侯爵家から遊びに来ていたアデラインと、マチルダは二人で紅茶を飲んでいた。
庭では七人の子供たちがまだ走っている。
アデラインが窓の外を眺めながら言った。
「でも、本当に七人よ?」
「そうですわね」
「さすがに多くない?」
「仕方ありませんわ」
「さっきも聞いたわ、それ」
マチルダは紅茶を一口飲む。
「だって」
「うん?」
少しだけ声を落とした。
「気持ちいいんですもの」
アデラインの手が止まった。
「…………」
「何ですの、その顔は」
「いや。
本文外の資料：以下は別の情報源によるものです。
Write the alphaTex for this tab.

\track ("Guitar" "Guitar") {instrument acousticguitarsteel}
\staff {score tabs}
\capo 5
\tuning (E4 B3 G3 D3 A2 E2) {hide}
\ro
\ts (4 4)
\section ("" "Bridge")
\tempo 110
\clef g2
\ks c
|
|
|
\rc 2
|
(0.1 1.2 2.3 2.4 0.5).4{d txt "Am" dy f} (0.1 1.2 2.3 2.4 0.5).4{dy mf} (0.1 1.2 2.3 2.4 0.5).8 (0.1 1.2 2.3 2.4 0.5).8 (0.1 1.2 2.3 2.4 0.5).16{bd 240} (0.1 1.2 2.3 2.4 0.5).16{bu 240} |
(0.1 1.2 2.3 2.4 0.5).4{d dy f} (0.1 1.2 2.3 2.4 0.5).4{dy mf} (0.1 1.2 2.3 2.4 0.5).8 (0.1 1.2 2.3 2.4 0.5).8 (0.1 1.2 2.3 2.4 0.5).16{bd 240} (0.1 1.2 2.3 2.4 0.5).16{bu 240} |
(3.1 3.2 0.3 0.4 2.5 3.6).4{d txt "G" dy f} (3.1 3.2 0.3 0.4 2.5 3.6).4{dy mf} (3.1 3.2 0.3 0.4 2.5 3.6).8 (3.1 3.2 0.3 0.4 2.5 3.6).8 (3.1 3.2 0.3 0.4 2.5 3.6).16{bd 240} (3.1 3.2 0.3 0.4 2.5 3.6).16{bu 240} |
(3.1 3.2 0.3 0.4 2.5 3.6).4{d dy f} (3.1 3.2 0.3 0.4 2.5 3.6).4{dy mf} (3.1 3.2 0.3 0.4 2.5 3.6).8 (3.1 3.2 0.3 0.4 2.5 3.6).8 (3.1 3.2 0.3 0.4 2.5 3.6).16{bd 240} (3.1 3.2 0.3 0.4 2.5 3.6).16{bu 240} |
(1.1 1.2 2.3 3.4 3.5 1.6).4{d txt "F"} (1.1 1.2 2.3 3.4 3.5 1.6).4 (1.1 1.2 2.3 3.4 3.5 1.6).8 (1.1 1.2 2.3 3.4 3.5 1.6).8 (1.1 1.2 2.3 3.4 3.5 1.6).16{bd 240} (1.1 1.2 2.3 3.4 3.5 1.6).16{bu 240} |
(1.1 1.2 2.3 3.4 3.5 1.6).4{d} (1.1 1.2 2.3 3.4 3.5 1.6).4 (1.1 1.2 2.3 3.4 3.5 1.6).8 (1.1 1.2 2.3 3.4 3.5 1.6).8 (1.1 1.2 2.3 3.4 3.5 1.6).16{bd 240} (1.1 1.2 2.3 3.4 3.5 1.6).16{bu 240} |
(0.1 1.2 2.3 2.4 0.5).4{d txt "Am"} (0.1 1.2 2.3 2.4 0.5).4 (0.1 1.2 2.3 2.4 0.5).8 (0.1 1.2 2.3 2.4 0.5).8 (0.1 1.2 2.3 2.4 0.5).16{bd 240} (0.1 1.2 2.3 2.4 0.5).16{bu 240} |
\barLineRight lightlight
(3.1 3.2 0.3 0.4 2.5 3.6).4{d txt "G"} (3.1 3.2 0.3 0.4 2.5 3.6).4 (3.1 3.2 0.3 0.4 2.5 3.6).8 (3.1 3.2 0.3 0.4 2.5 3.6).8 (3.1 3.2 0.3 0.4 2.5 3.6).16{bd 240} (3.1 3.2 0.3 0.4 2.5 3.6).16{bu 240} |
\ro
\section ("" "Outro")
あなたがそこまで言うとは思わなかっただけ」
「お姉様にしか申し上げておりませんわ!」
「私も聞きたくなかったわよ!」
「聞いたのはお姉様でしょう!」
「多いかとは聞いたけど、理由をそこまで詳しく聞いた覚えはないわ!」
マチルダは肩をすくめる。
「人に当たるより、中に当たった方がいいですもの」
アデラインはしばらく無言だった。
やがて深く息を吐く。
「……あなた、十年前とは別方向にひどくなってない?」
マチルダは庭を見る。
杖をついたセオドアの周りを、七人の子供たちが駆け回っている。
長女が末妹の手を引き、次女が父親へ何かを言い、長男が弟二人を止め、三女は一人で花を摘んでいた。
セオドアがこちらに気づき、笑う。
マチルダも笑った。
「家庭は円満ですわ」
アデラインも窓の外を見る。
「七人いるものね」
「ええ」
マチルダは満足そうに頷いた。
「とても円満ですわ」
私にしては、かなり素直? な恋愛模様になったのではないかなと思います。
まあ、途中で怪我はしていますし、婚約も一度白紙になりますが。
別作品の感想欄で、
「子供五人じゃ少なくない?」
「もっと出来てそう」
といったお言葉をいただきまして。
そういえば何作か幸せなその後を書いてきましたが、私はどうにも、仲の良い夫婦を見ると子沢山にしたがる傾向があるようです。
改めて気づきました。
というわけで今回は七人です。
多い?
仲が良いので仕方ありません。
本人も気持ちいいそうですから、なおさら仕方ありません。